◆ **Prompt**
Render the lines of text in all the records as a JSON list of strings, one string per line, leaving out blank lines.

◆ **Source data**
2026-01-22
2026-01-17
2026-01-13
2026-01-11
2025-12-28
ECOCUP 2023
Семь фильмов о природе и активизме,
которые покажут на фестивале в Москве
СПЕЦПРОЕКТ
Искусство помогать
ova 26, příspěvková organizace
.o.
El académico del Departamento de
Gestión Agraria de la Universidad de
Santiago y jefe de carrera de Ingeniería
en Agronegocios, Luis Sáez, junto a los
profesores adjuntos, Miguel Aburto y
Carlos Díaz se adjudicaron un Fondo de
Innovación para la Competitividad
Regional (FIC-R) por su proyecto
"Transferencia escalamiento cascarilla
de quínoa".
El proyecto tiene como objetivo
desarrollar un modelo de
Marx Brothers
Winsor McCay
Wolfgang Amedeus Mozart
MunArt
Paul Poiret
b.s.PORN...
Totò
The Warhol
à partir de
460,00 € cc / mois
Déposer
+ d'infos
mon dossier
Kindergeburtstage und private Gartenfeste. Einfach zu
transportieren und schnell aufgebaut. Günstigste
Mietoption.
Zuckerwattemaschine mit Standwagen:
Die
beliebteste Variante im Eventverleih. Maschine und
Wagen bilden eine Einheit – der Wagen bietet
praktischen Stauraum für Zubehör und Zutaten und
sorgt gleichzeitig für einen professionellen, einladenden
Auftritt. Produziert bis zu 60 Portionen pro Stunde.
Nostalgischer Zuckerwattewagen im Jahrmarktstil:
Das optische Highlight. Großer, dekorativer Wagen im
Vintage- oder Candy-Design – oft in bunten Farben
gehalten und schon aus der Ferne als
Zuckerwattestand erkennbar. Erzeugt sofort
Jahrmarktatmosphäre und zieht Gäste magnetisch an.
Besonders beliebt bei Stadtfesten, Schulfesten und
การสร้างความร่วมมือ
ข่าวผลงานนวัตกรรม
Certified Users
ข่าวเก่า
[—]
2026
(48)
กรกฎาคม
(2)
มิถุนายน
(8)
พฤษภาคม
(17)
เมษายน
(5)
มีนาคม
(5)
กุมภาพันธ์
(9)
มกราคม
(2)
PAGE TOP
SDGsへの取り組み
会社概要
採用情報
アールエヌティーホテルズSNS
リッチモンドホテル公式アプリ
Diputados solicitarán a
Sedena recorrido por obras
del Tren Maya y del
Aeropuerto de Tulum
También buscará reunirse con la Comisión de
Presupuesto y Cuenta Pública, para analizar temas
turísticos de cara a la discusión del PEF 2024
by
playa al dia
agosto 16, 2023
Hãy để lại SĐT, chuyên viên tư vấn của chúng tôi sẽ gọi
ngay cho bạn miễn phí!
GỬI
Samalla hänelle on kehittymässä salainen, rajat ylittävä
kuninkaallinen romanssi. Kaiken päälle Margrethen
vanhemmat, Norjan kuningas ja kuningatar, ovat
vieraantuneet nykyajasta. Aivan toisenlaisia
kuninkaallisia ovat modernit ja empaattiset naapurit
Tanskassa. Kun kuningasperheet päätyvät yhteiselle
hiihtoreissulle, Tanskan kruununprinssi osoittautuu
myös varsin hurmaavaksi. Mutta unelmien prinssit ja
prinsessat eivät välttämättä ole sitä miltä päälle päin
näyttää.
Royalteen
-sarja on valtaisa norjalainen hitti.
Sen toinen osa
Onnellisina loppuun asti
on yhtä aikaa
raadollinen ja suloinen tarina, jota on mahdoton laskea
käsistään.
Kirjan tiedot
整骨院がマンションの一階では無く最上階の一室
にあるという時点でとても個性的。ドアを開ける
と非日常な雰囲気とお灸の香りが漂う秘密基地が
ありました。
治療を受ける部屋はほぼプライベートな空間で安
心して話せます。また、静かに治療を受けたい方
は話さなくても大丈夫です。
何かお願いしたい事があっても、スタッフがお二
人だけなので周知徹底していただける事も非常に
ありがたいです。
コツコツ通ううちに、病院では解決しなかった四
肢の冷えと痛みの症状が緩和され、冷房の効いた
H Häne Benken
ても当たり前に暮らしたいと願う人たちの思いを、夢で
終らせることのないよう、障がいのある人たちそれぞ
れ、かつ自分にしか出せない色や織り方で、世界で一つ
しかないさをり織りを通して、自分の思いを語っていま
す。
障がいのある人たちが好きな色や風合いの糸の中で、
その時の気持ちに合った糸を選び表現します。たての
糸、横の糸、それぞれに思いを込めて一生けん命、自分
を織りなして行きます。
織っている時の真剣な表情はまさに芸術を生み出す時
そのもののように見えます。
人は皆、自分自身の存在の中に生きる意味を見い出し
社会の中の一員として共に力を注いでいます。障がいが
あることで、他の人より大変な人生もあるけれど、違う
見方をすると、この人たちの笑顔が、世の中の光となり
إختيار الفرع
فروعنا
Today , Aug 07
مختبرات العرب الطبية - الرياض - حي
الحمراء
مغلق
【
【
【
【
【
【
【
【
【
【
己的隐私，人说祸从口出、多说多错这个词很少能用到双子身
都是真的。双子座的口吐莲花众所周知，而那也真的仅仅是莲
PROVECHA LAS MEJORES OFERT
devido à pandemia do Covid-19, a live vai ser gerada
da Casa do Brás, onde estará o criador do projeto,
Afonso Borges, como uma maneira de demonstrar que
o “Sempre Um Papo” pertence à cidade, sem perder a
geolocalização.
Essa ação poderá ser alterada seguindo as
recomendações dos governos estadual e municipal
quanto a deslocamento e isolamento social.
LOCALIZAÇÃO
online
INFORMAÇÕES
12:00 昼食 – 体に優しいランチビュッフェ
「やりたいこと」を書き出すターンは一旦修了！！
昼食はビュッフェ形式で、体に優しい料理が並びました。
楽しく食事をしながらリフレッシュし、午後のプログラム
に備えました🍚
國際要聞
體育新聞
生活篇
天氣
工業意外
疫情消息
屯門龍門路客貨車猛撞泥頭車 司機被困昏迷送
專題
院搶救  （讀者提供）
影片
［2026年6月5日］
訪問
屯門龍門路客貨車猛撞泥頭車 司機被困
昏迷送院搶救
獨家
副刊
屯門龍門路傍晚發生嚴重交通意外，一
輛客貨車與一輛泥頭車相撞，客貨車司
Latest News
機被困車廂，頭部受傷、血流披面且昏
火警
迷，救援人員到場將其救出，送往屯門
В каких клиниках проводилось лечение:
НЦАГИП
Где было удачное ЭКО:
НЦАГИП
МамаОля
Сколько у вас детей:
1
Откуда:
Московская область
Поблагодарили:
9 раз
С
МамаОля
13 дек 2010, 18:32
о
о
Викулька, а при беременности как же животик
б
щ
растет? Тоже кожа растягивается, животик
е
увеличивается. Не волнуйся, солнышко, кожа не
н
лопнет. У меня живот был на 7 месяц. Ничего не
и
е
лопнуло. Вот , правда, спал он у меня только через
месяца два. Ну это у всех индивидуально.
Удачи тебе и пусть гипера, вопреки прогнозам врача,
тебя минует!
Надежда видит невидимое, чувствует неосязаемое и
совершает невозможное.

◆ **Answer space**
[
  "2026-01-22",
  "2026-01-17",
  "2026-01-13",
  "2026-01-11",
  "2025-12-28",
  "ECOCUP 2023",
  "Семь фильмов о природе и активизме,",
  "которые покажут на фестивале в Москве",
  "СПЕЦПРОЕКТ",
  "Искусство помогать",
  "ova 26, příspěvková organizace",
  ".o.",
  "El académico del Departamento de",
  "Gestión Agraria de la Universidad de",
  "Santiago y jefe de carrera de Ingeniería",
  "en Agronegocios, Luis Sáez, junto a los",
  "profesores adjuntos, Miguel Aburto y",
  "Carlos Díaz se adjudicaron un Fondo de",
  "Innovación para la Competitividad",
  "Regional (FIC-R) por su proyecto",
  "\"Transferencia escalamiento cascarilla",
  "de quínoa\".",
  "El proyecto tiene como objetivo",
  "desarrollar un modelo de",
  "Marx Brothers",
  "Winsor McCay",
  "Wolfgang Amedeus Mozart",
  "MunArt",
  "Paul Poiret",
  "b.s.PORN...",
  "Totò",
  "The Warhol",
  "à partir de",
  "460,00 € cc / mois",
  "Déposer",
  "+ d'infos",
  "mon dossier",
  "Kindergeburtstage und private Gartenfeste. Einfach zu",
  "transportieren und schnell aufgebaut. Günstigste",
  "Mietoption.",
  "Zuckerwattemaschine mit Standwagen:",
  "Die",
  "beliebteste Variante im Eventverleih. Maschine und",
  "Wagen bilden eine Einheit – der Wagen bietet",
  "praktischen Stauraum für Zubehör und Zutaten und",
  "sorgt gleichzeitig für einen professionellen, einladenden",
  "Auftritt. Produziert bis zu 60 Portionen pro Stunde.",
  "Nostalgischer Zuckerwattewagen im Jahrmarktstil:",
  "Das optische Highlight. Großer, dekorativer Wagen im",
  "Vintage- oder Candy-Design – oft in bunten Farben",
  "gehalten und schon aus der Ferne als",
  "Zuckerwattestand erkennbar. Erzeugt sofort",
  "Jahrmarktatmosphäre und zieht Gäste magnetisch an.",
  "Besonders beliebt bei Stadtfesten, Schulfesten und",
  "การสร้างความร่วมมือ",
  "ข่าวผลงานนวัตกรรม",
  "Certified Users",
  "ข่าวเก่า",
  "[—]",
  "2026",
  "(48)",
  "กรกฎาคม",
  "(2)",
  "มิถุนายน",
  "(8)",
  "พฤษภาคม",
  "(17)",
  "เมษายน",
  "(5)",
  "มีนาคม",
  "(5)",
  "กุมภาพันธ์",
  "(9)",
  "มกราคม",
  "(2)",
  "PAGE TOP",
  "SDGsへの取り組み",
  "会社概要",
  "採用情報",
  "アールエヌティーホテルズSNS",
  "リッチモンドホテル公式アプリ",
  "Diputados solicitarán a",
  "Sedena recorrido por obras",
  "del Tren Maya y del",
  "Aeropuerto de Tulum",
  "También buscará reunirse con la Comisión de",
  "Presupuesto y Cuenta Pública, para analizar temas",
  "turísticos de cara a la discusión del PEF 2024",
  "by",
  "playa al dia",
  "agosto 16, 2023",
  "Hãy để lại SĐT, chuyên viên tư vấn của chúng tôi sẽ gọi",
  "ngay cho bạn miễn phí!",
  "GỬI",
  "Samalla hänelle on kehittymässä salainen, rajat ylittävä",
  "kuninkaallinen romanssi. Kaiken päälle Margrethen",
  "vanhemmat, Norjan kuningas ja kuningatar, ovat",
  "vieraantuneet nykyajasta. Aivan toisenlaisia",
  "kuninkaallisia ovat modernit ja empaattiset naapurit",
  "Tanskassa. Kun kuningasperheet päätyvät yhteiselle",
  "hiihtoreissulle, Tanskan kruununprinssi osoittautuu",
  "myös varsin hurmaavaksi. Mutta unelmien prinssit ja",
  "prinsessat eivät välttämättä ole sitä miltä päälle päin",
  "näyttää.",
  "Royalteen",
  "-sarja on valtaisa norjalainen hitti.",
  "Sen toinen osa",
  "Onnellisina loppuun asti",
  "on yhtä aikaa",
  "raadollinen ja suloinen tarina, jota on mahdoton laskea",
  "käsistään.",
  "Kirjan tiedot",
  "整骨院がマンションの一階では無く最上階の一室",
  "にあるという時点でとても個性的。ドアを開ける",
  "と非日常な雰囲気とお灸の香りが漂う秘密基地が",
  "ありました。",
  "治療を受ける部屋はほぼプライベートな空間で安",
  "心して話せます。また、静かに治療を受けたい方",
  "は話さなくても大丈夫です。",
  "何かお願いしたい事があっても、スタッフがお二",
  "人だけなので周知徹底していただける事も非常に",
  "ありがたいです。",
  "コツコツ通ううちに、病院では解決しなかった四",
  "肢の冷えと痛みの症状が緩和され、冷房の効いた",
  "H Häne Benken",
  "ても当たり前に暮らしたいと願う人たちの思いを、夢で",
  "終らせることのないよう、障がいのある人たちそれぞ",
  "れ、かつ自分にしか出せない色や織り方で、世界で一つ",
  "しかないさをり織りを通して、自分の思いを語っていま",
  "す。",
  "障がいのある人たちが好きな色や風合いの糸の中で、",
  "その時の気持ちに合った糸を選び表現します。たての",
  "糸、横の糸、それぞれに思いを込めて一生けん命、自分",
  "を織りなして行きます。",
  "織っている時の真剣な表情はまさに芸術を生み出す時",
  "そのもののように見えます。",
  "人は皆、自分自身の存在の中に生きる意味を見い出し",
  "社会の中の一員として共に力を注いでいます。障がいが",
  "あることで、他の人より大変な人生もあるけれど、違う",
  "見方をすると、この人たちの笑顔が、世の中の光となり",
  "إختيار الفرع",
  "فروعنا",
  "Today , Aug 07",
  "مختبرات العرب الطبية - الرياض - حي",
  "الحمراء",
  "مغلق",
  "【",
  "【",
  "【",
  "【",
  "【",
  "【",
  "【",
  "【",
  "【",
  "【",
  "己的隐私，人说祸从口出、多说多错这个词很少能用到双子身",
  "都是真的。双子座的口吐莲花众所周知，而那也真的仅仅是莲",
  "PROVECHA LAS MEJORES OFERT",
  "devido à pandemia do Covid-19, a live vai ser gerada",
  "da Casa do Brás, onde estará o criador do projeto,",
  "Afonso Borges, como uma maneira de demonstrar que",
  "o “Sempre Um Papo” pertence à cidade, sem perder a",
  "geolocalização.",
  "Essa ação poderá ser alterada seguindo as",
  "recomendações dos governos estadual e municipal",
  "quanto a deslocamento e isolamento social.",
  "LOCALIZAÇÃO",
  "online",
  "INFORMAÇÕES",
  "12:00 昼食 – 体に優しいランチビュッフェ",
  "「やりたいこと」を書き出すターンは一旦修了！！",
  "昼食はビュッフェ形式で、体に優しい料理が並びました。",
  "楽しく食事をしながらリフレッシュし、午後のプログラム",
  "に備えました🍚",
  "國際要聞",
  "體育新聞",
  "生活篇",
  "天氣",
  "工業意外",
  "疫情消息",
  "屯門龍門路客貨車猛撞泥頭車 司機被困昏迷送",
  "專題",
  "院搶救  （讀者提供）",
  "影片",
  "［2026年6月5日］",
  "訪問",
  "屯門龍門路客貨車猛撞泥頭車 司機被困",
  "昏迷送院搶救",
  "獨家",
  "副刊",
  "屯門龍門路傍晚發生嚴重交通意外，一",
  "輛客貨車與一輛泥頭車相撞，客貨車司",
  "Latest News",
  "機被困車廂，頭部受傷、血流披面且昏",
  "火警",
  "迷，救援人員到場將其救出，送往屯門",
  "В каких клиниках проводилось лечение:",
  "НЦАГИП",
  "Где было удачное ЭКО:",
  "НЦАГИП",
  "МамаОля",
  "Сколько у вас детей:",
  "1",
  "Откуда:",
  "Московская область",
  "Поблагодарили:",
  "9 раз",
  "С",
  "МамаОля",
  "13 дек 2010, 18:32",
  "о",
  "о",
  "Викулька, а при беременности как же животик",
  "б",
  "щ",
  "растет? Тоже кожа растягивается, животик",
  "е",
  "увеличивается. Не волнуйся, солнышко, кожа не",
  "н",
  "лопнет. У меня живот был на 7 месяц. Ничего не",
  "и",
  "е",
  "лопнуло. Вот , правда, спал он у меня только через",
  "месяца два. Ну это у всех индивидуально.",
  "Удачи тебе и пусть гипера, вопреки прогнозам врача,",
  "тебя минует!",
  "Надежда видит невидимое, чувствует неосязаемое и",
  "совершает невозможное."
]